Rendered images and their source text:

···

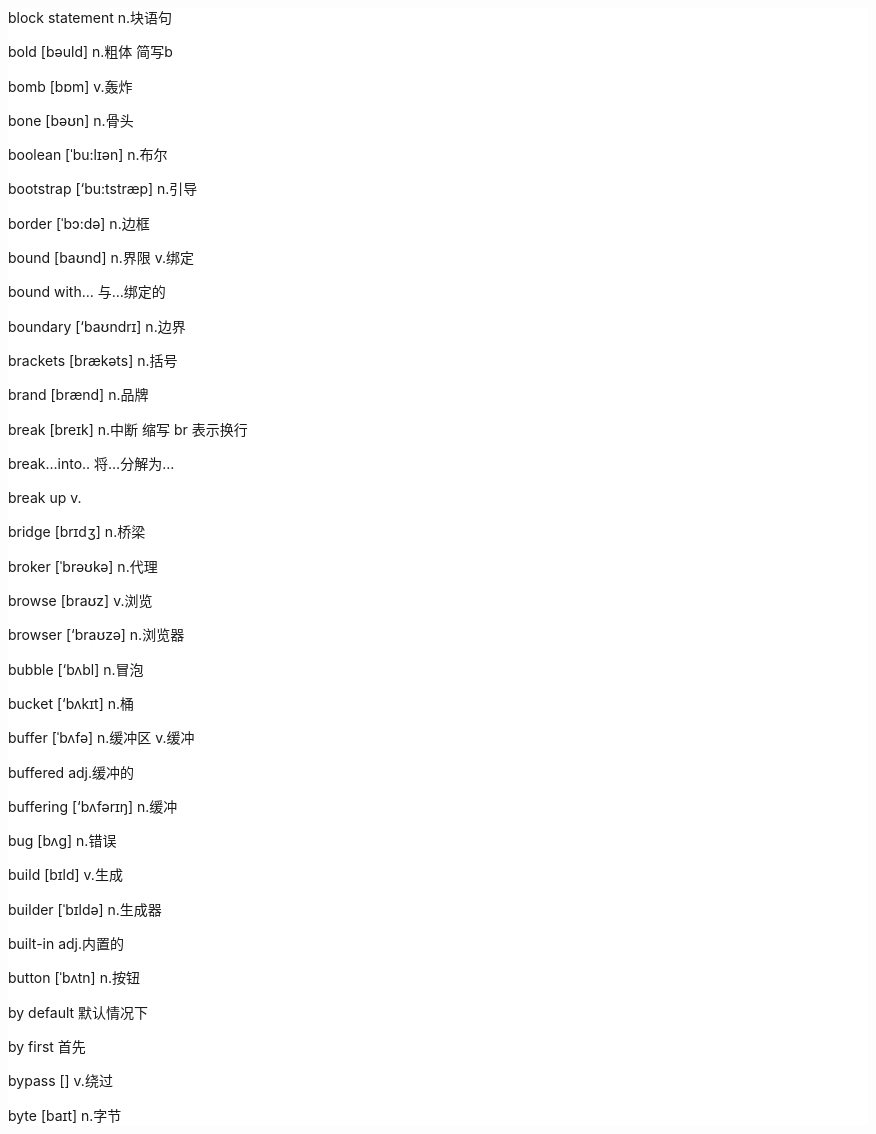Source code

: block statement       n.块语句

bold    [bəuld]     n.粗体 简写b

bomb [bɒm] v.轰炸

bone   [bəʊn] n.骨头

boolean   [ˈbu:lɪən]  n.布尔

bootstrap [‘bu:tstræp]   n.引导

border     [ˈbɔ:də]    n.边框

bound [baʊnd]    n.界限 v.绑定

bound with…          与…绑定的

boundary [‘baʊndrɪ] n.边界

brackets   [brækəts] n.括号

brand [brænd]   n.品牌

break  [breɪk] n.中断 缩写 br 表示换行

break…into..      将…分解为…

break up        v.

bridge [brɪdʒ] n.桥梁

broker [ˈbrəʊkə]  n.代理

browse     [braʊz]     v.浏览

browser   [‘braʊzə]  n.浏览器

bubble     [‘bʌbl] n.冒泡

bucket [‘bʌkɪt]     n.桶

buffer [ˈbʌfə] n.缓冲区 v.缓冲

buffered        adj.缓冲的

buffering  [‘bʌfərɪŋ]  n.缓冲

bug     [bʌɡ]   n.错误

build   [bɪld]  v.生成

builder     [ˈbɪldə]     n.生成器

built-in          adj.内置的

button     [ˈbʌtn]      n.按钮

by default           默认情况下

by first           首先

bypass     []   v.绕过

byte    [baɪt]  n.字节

···

ASSIGNMENT: Return the source text of every entry above verbatim, line for line, omitting the pictures.

TASK SOLUTION:
Source code

: block statement       n.块语句

bold    [bəuld]     n.粗体 简写b

bomb [bɒm] v.轰炸

bone   [bəʊn] n.骨头

boolean   [ˈbu:lɪən]  n.布尔

bootstrap [‘bu:tstræp]   n.引导

border     [ˈbɔ:də]    n.边框

bound [baʊnd]    n.界限 v.绑定

bound with…          与…绑定的

boundary [‘baʊndrɪ] n.边界

brackets   [brækəts] n.括号

brand [brænd]   n.品牌

break  [breɪk] n.中断 缩写 br 表示换行

break…into..      将…分解为…

break up        v.

bridge [brɪdʒ] n.桥梁

broker [ˈbrəʊkə]  n.代理

browse     [braʊz]     v.浏览

browser   [‘braʊzə]  n.浏览器

bubble     [‘bʌbl] n.冒泡

bucket [‘bʌkɪt]     n.桶

buffer [ˈbʌfə] n.缓冲区 v.缓冲

buffered        adj.缓冲的

buffering  [‘bʌfərɪŋ]  n.缓冲

bug     [bʌɡ]   n.错误

build   [bɪld]  v.生成

builder     [ˈbɪldə]     n.生成器

built-in          adj.内置的

button     [ˈbʌtn]      n.按钮

by default           默认情况下

by first           首先

bypass     []   v.绕过

byte    [baɪt]  n.字节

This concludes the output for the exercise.